Sonnez tambours et trompettes ! Voici venir sur son fier destrier, le chevalier au cœur pur et à la langue bien pendue, le ci-devant Manuel Valls. Il en a marre, chevalier Manu. Il veut faire péter le système. « Tout détruire, tout remettre en cause ! », clame-t-il dans un manuscrit publié ces jours-ci. Quoi donc, ce capitalisme inique qu’en véritable homme de gauche de noble tradition il pourfendrait, à la manière d’un Robin des bois banlieusard ? Prendre aux riches pour donner aux pauvres ? Le grand soir d’Evry, dont il est l’élu ? Non non, vous n’y êtes pas.
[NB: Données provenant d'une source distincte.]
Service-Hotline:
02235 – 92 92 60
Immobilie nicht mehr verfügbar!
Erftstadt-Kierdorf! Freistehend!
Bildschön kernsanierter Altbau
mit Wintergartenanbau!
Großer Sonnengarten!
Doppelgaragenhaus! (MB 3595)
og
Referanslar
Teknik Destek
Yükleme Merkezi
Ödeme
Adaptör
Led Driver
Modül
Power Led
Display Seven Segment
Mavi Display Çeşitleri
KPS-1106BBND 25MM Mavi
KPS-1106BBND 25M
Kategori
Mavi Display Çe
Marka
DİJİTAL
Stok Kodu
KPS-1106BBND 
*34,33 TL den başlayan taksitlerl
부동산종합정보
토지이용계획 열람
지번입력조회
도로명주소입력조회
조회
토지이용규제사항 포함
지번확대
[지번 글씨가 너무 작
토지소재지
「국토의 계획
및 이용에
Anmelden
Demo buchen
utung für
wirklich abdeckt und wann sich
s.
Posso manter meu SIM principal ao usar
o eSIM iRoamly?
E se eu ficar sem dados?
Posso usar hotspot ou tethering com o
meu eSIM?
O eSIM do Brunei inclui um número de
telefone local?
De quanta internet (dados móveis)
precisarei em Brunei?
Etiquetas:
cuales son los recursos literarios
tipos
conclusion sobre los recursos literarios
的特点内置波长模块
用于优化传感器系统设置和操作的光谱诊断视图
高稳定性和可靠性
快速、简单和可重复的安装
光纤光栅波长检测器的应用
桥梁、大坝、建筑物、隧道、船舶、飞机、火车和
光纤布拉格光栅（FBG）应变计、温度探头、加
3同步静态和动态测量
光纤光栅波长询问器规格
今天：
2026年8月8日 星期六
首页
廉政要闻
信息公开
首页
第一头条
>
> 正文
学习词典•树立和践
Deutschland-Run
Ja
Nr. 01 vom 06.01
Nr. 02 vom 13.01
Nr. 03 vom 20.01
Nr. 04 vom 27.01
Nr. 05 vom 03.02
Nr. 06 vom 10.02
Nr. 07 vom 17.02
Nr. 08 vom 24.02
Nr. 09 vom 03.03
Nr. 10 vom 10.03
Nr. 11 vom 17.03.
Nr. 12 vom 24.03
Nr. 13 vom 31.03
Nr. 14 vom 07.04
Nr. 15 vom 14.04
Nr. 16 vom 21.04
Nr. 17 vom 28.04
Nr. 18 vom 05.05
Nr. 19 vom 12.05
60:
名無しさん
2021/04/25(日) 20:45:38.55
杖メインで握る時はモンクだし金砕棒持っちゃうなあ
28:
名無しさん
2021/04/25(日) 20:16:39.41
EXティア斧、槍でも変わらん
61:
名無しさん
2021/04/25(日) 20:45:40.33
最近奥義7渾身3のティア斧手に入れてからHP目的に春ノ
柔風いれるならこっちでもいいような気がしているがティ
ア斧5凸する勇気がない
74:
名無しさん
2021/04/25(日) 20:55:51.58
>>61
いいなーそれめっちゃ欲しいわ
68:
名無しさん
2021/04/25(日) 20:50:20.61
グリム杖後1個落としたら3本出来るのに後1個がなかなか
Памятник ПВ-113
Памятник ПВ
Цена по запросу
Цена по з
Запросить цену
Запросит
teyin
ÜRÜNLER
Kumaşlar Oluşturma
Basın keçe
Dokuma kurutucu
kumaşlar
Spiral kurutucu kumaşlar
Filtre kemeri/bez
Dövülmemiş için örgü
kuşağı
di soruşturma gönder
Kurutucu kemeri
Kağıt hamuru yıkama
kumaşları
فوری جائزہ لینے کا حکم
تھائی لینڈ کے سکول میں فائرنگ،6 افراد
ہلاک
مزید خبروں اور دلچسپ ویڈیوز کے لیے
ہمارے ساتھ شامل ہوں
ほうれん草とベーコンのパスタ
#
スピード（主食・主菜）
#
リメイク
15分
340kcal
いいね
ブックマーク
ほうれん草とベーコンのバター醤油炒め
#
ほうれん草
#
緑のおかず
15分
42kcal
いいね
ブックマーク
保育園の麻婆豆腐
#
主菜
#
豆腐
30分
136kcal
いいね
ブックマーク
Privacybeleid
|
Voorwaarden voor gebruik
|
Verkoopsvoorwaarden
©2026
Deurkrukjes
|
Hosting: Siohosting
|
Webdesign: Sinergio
Son cheval de bataille, c’est « d’en finir avec le vieux socialisme, et être enfin de gauche ! ». Ah bon.
Mais, chevalier Manu, être « enfin de gauche », ça veut dire quoi ? C’est simple : « A défaut de changer le monde, le rendre simplement vivable ». La révolte, d’accord, mais « avec du recul. Je suis maire, député, père de famille. Bien sûr, ça vous patine ». Ne manquent au tableau que le labrador, le Scénic et le crédit sur 40 ans pour appréhender le degré de révolte de Manuel Valls. En fait, le système que chevalier Manu veut faire péter porte un nom, c’est le Parti socialiste : « C’est daté, le socialisme a été une merveilleuse idée, une splendide utopie, mais inventée contre le capitalisme du XIXè siècle ! ». Périmé. Aux oubliettes, tout ça… Utopie… Fadaises… Billevesées !
Dès les premières pages, on sent poindre le dilemme du preux chevalier, qui, à force de tournoyer l’écu au bras et la pique en main, semble avoir du mal à dire son amour courtois de la gauche. « La gauche, on l’aime. » Qui, on ? Le chevalier Valls a décidément beaucoup de mal à jouer les troubadours de l’amour de la gauche en usant du « je ». « La gauche et moi, c’est à la vie à la mort ». Faudra choisir. D’ailleurs, « Être de gauche, c’est difficile ». Ça a l’air, effectivement.
Les idées ? Le Chevalier Manu en a plein. Tout un arsenal de fers à mettre au feu. Les OGM ? « Arrêtons d’être antiprogrès, arrêtons de diaboliser Monsanto ». Le mouvement étudiant ? « Il faisait fausse route, il faut augmenter les droits d’inscription ». L’immigration ? « Les quotas par profession ne m’indignent pas ». Les retraites ? « Il faut allonger la durée de cotisation à 41, voire 42 années ». Fermez le ban. En tout, 197 pages de Valls-hésitation, d’une droite bisounours qui ferait des papouilles aux expulsés avant de les embarquer dans le charter, bref 197 pages d’une gauche à lire en diagonale : de gauche à droite.
Pour en finir avec le vieux socialisme… et être enfin de gauche ! Entretiens avec Claude Askolovitch, Robert Laffont, avril 2008.